During the development process, it is required PDF
to provide preview and download functions for invoices of type , and PDF
the sources of type files include H5 移动端
and PC 端
, and the processing for these two different ends will be slightly different, which will be mentioned below.
PDF 预览
There are many articles for , but none of them seem to mention the possible problems, or how to choose the corresponding specific demand scenarios. Therefore, the core of this article is to combine the actual demand scenarios to see the current various implementation solutions.
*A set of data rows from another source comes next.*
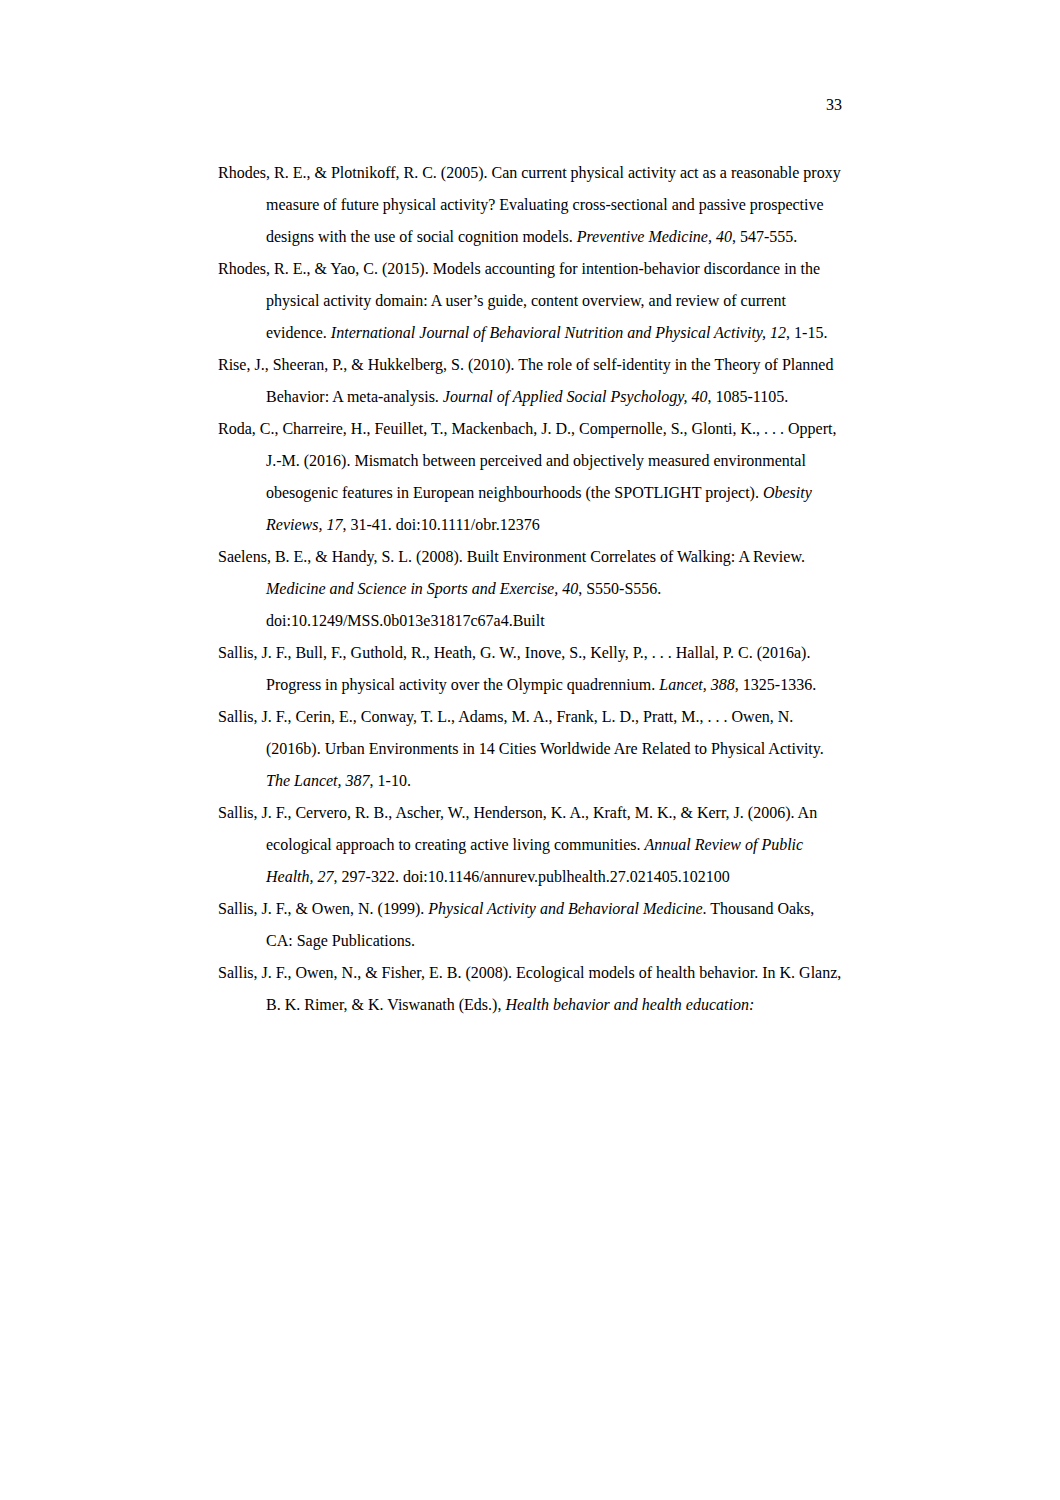33
Rhodes, R. E., & Plotnikoff, R. C. (2005). Can current physical activity act as a reasonable proxy measure of future physical activity? Evaluating cross-sectional and passive prospective designs with the use of social cognition models. Preventive Medicine, 40, 547-555.
Rhodes, R. E., & Yao, C. (2015). Models accounting for intention-behavior discordance in the physical activity domain: A user’s guide, content overview, and review of current evidence. International Journal of Behavioral Nutrition and Physical Activity, 12, 1-15.
Rise, J., Sheeran, P., & Hukkelberg, S. (2010). The role of self-identity in the Theory of Planned Behavior: A meta-analysis. Journal of Applied Social Psychology, 40, 1085-1105.
Roda, C., Charreire, H., Feuillet, T., Mackenbach, J. D., Compernolle, S., Glonti, K., . . . Oppert, J.-M. (2016). Mismatch between perceived and objectively measured environmental obesogenic features in European neighbourhoods (the SPOTLIGHT project). Obesity Reviews, 17, 31-41. doi:10.1111/obr.12376
Saelens, B. E., & Handy, S. L. (2008). Built Environment Correlates of Walking: A Review. Medicine and Science in Sports and Exercise, 40, S550-S556. doi:10.1249/MSS.0b013e31817c67a4.Built
Sallis, J. F., Bull, F., Guthold, R., Heath, G. W., Inove, S., Kelly, P., . . . Hallal, P. C. (2016a). Progress in physical activity over the Olympic quadrennium. Lancet, 388, 1325-1336.
Sallis, J. F., Cerin, E., Conway, T. L., Adams, M. A., Frank, L. D., Pratt, M., . . . Owen, N. (2016b). Urban Environments in 14 Cities Worldwide Are Related to Physical Activity. The Lancet, 387, 1-10.
Sallis, J. F., Cervero, R. B., Ascher, W., Henderson, K. A., Kraft, M. K., & Kerr, J. (2006). An ecological approach to creating active living communities. Annual Review of Public Health, 27, 297-322. doi:10.1146/annurev.publhealth.27.021405.102100
Sallis, J. F., & Owen, N. (1999). Physical Activity and Behavioral Medicine. Thousand Oaks, CA: Sage Publications.
Sallis, J. F., Owen, N., & Fisher, E. B. (2008). Ecological models of health behavior. In K. Glanz, B. K. Rimer, & K. Viswanath (Eds.), Health behavior and health education:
Which one is more suitable, of course, I hope that everyone can correct the content of the article in the comment area, or provide a better solution.
basic requirements:
pdf 文件
Supports full preview of content多页 pdf 文件
support分页查看
PC 端
and移动端
both need to support download and preview
product requirement:
- The preview on the PC side should support previewing on the current page
pdf 文件
The font in the preview should be consistent with the font
PDF preview
Putting aside the various requirements above, let's first summarize several common ways to implement PDF
preview :
- With the help of various class libraries, the preview is realized based on the code , such as the package based
pdfjs-dist
on - Directly based on the built-in
PDF
preview , such as<iframe src="xxx">、<embed src="xxx" >
- The server converts
PDF
the file into an image
Next, let's take a look at how the above solutions are implemented and whether they meet the requirements provided above!
<embed> / <iframe>
implement preview
<embed>
Label
<embed>
Element Embeds external content at a specified location in a document , provided by an external application or other source of interactive content such as a browser plug-in.
To put it simply, the resource displayed <embed>
using is a display function provided by the environment in which it is located, that is, if the current application environment supports the display of this resource, it can be displayed normally, and if it does not support it, it cannot be displayed.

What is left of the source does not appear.